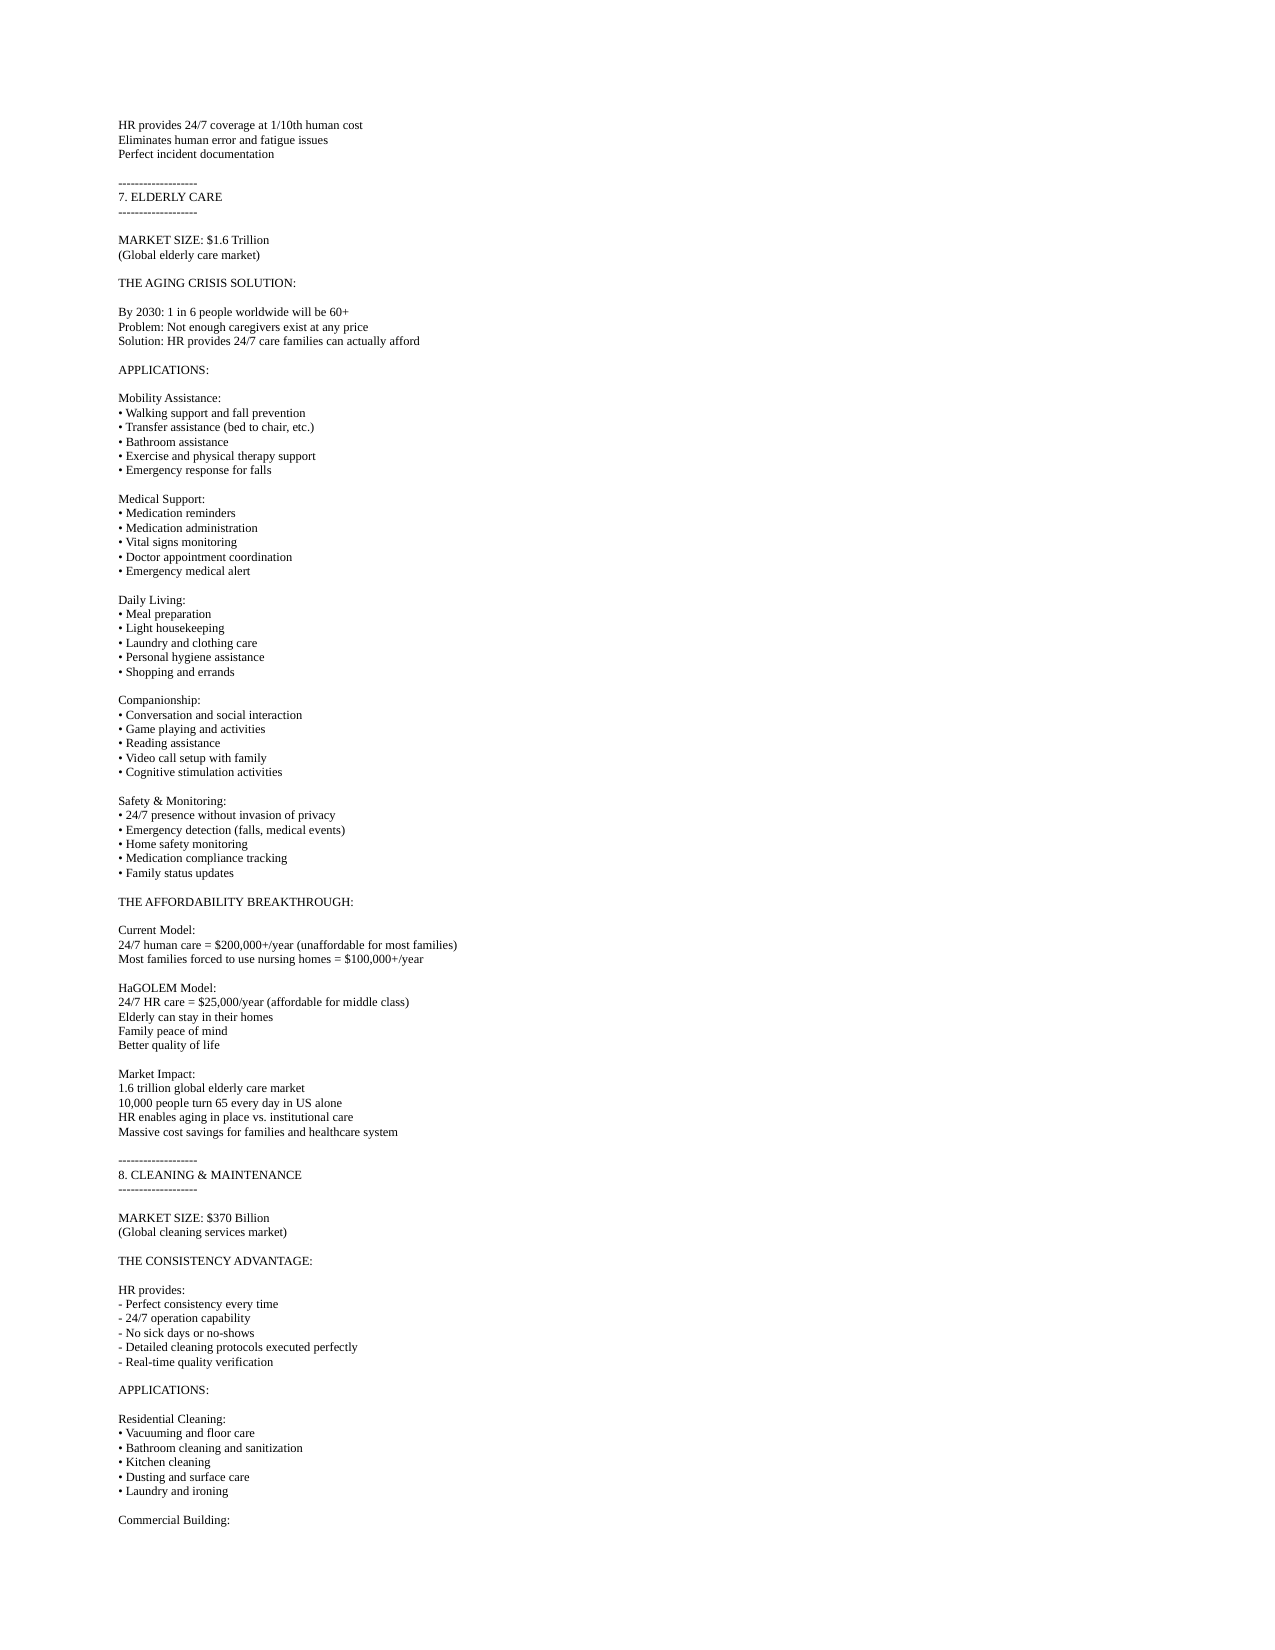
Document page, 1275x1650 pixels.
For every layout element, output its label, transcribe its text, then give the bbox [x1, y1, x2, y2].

text Commercial Building: [118, 1512, 1157, 1527]
text 24/7 HR care = $25,000/year (affordable for middle class) [118, 995, 1157, 1009]
text • Medication compliance tracking [118, 851, 1157, 866]
text By 2030: 1 in 6 people worldwide will be 60+ [118, 305, 1157, 319]
text • Kitchen cleaning [118, 1455, 1157, 1469]
text HaGOLEM Model: [118, 981, 1157, 995]
text ------------------- [118, 1182, 1157, 1196]
text • Bathroom cleaning and sanitization [118, 1441, 1157, 1455]
text Most families forced to use nursing homes = $100,000+/year [118, 952, 1157, 966]
text • Home safety monitoring [118, 837, 1157, 851]
text Market Impact: [118, 1067, 1157, 1081]
text • Game playing and activities [118, 722, 1157, 736]
text - 24/7 operation capability [118, 1311, 1157, 1326]
text Medical Support: [118, 492, 1157, 506]
text Daily Living: [118, 592, 1157, 607]
text 1.6 trillion global elderly care market [118, 1081, 1157, 1096]
text THE AFFORDABILITY BREAKTHROUGH: [118, 894, 1157, 909]
text • Exercise and physical therapy support [118, 449, 1157, 463]
text • Walking support and fall prevention [118, 406, 1157, 420]
text 10,000 people turn 65 every day in US alone [118, 1096, 1157, 1110]
text Massive cost savings for families and healthcare system [118, 1124, 1157, 1139]
text Residential Cleaning: [118, 1412, 1157, 1426]
text Safety & Monitoring: [118, 794, 1157, 808]
text • 24/7 presence without invasion of privacy [118, 808, 1157, 822]
text • Light housekeeping [118, 621, 1157, 636]
text ------------------- [118, 1153, 1157, 1167]
text ------------------- [118, 204, 1157, 219]
text APPLICATIONS: [118, 1383, 1157, 1397]
text • Emergency detection (falls, medical events) [118, 822, 1157, 837]
text • Emergency medical alert [118, 564, 1157, 578]
text HR enables aging in place vs. institutional care [118, 1110, 1157, 1124]
text Problem: Not enough caregivers exist at any price [118, 319, 1157, 334]
text - Detailed cleaning protocols executed perfectly [118, 1340, 1157, 1354]
text • Video call setup with family [118, 751, 1157, 765]
text Family peace of mind [118, 1024, 1157, 1038]
text - Perfect consistency every time [118, 1297, 1157, 1311]
text • Laundry and ironing [118, 1484, 1157, 1498]
text • Cognitive stimulation activities [118, 765, 1157, 779]
text • Bathroom assistance [118, 434, 1157, 449]
text 8. CLEANING & MAINTENANCE [118, 1167, 1157, 1182]
text • Vacuuming and floor care [118, 1426, 1157, 1441]
text • Shopping and errands [118, 664, 1157, 679]
text • Reading assistance [118, 736, 1157, 751]
text APPLICATIONS: [118, 362, 1157, 377]
text HR provides 24/7 coverage at 1/10th human cost [118, 118, 1157, 132]
text - No sick days or no-shows [118, 1326, 1157, 1340]
text (Global cleaning services market) [118, 1225, 1157, 1239]
text • Emergency response for falls [118, 463, 1157, 477]
text • Personal hygiene assistance [118, 650, 1157, 664]
text Current Model: [118, 923, 1157, 937]
text 7. ELDERLY CARE [118, 190, 1157, 204]
text • Doctor appointment coordination [118, 549, 1157, 564]
text • Conversation and social interaction [118, 707, 1157, 722]
text • Vital signs monitoring [118, 535, 1157, 549]
text • Meal preparation [118, 607, 1157, 621]
text Mobility Assistance: [118, 391, 1157, 406]
text HR provides: [118, 1282, 1157, 1297]
text • Transfer assistance (bed to chair, etc.) [118, 420, 1157, 434]
text Solution: HR provides 24/7 care families can actually afford [118, 334, 1157, 348]
text • Dusting and surface care [118, 1469, 1157, 1484]
text MARKET SIZE: $1.6 Trillion [118, 233, 1157, 247]
text ------------------- [118, 176, 1157, 190]
text - Real-time quality verification [118, 1354, 1157, 1369]
text • Family status updates [118, 866, 1157, 880]
text Companionship: [118, 693, 1157, 707]
text • Medication reminders [118, 506, 1157, 521]
text 24/7 human care = $200,000+/year (unaffordable for most families) [118, 937, 1157, 952]
text THE CONSISTENCY ADVANTAGE: [118, 1254, 1157, 1268]
text THE AGING CRISIS SOLUTION: [118, 276, 1157, 291]
text Elderly can stay in their homes [118, 1009, 1157, 1024]
text Perfect incident documentation [118, 147, 1157, 161]
text Eliminates human error and fatigue issues [118, 132, 1157, 147]
text • Laundry and clothing care [118, 636, 1157, 650]
text • Medication administration [118, 521, 1157, 535]
text Better quality of life [118, 1038, 1157, 1052]
text MARKET SIZE: $370 Billion [118, 1211, 1157, 1225]
text (Global elderly care market) [118, 247, 1157, 262]
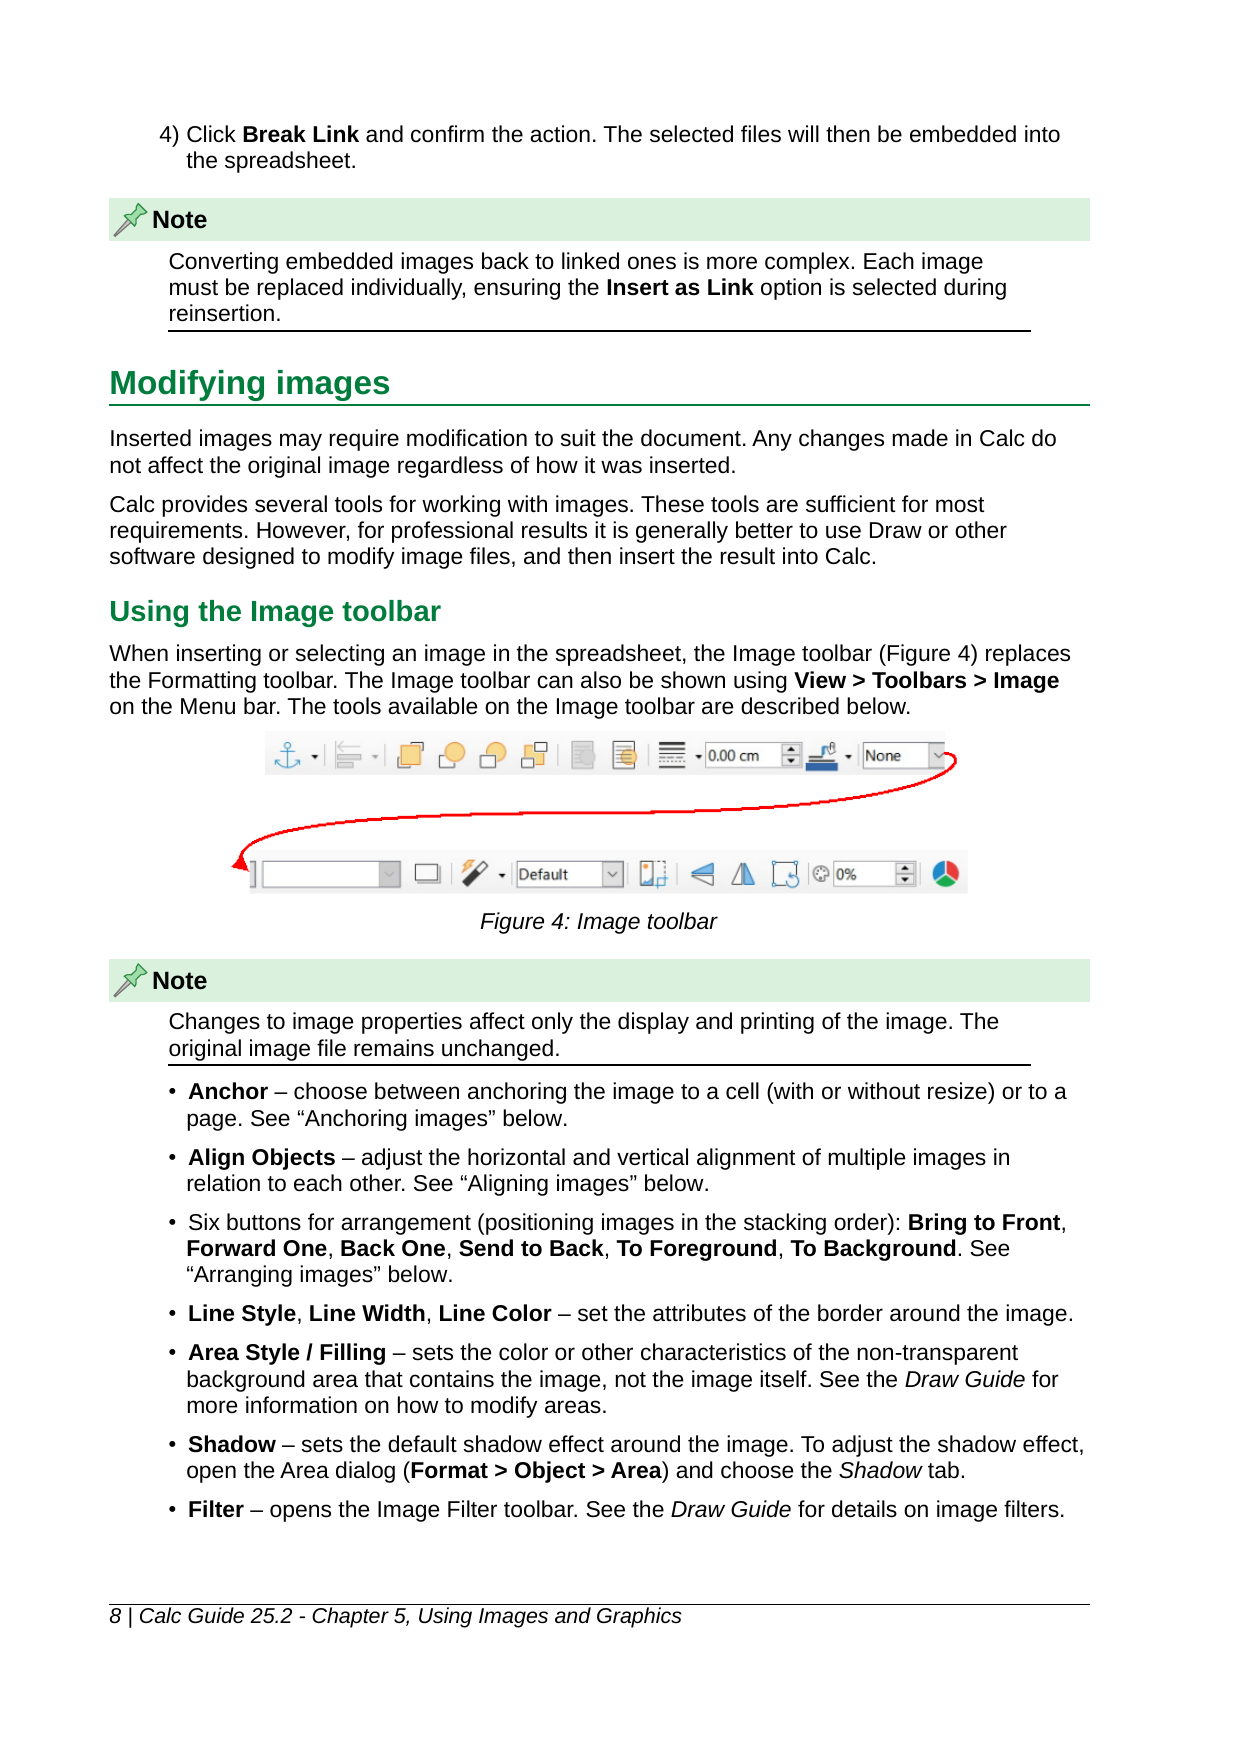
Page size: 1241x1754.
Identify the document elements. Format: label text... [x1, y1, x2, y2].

Task requirements:
Render everything from the start of the items down to and including the line that contains "For every layout" as a JSON list of strings, one string per line, with blank lines and the pictures left out.

The output:
[
  "Document page, 1275x1650 pixels.",
  "For every layout element, output its label, transcribe its text, then give the bbox [x1, y1, x2, y2]."
]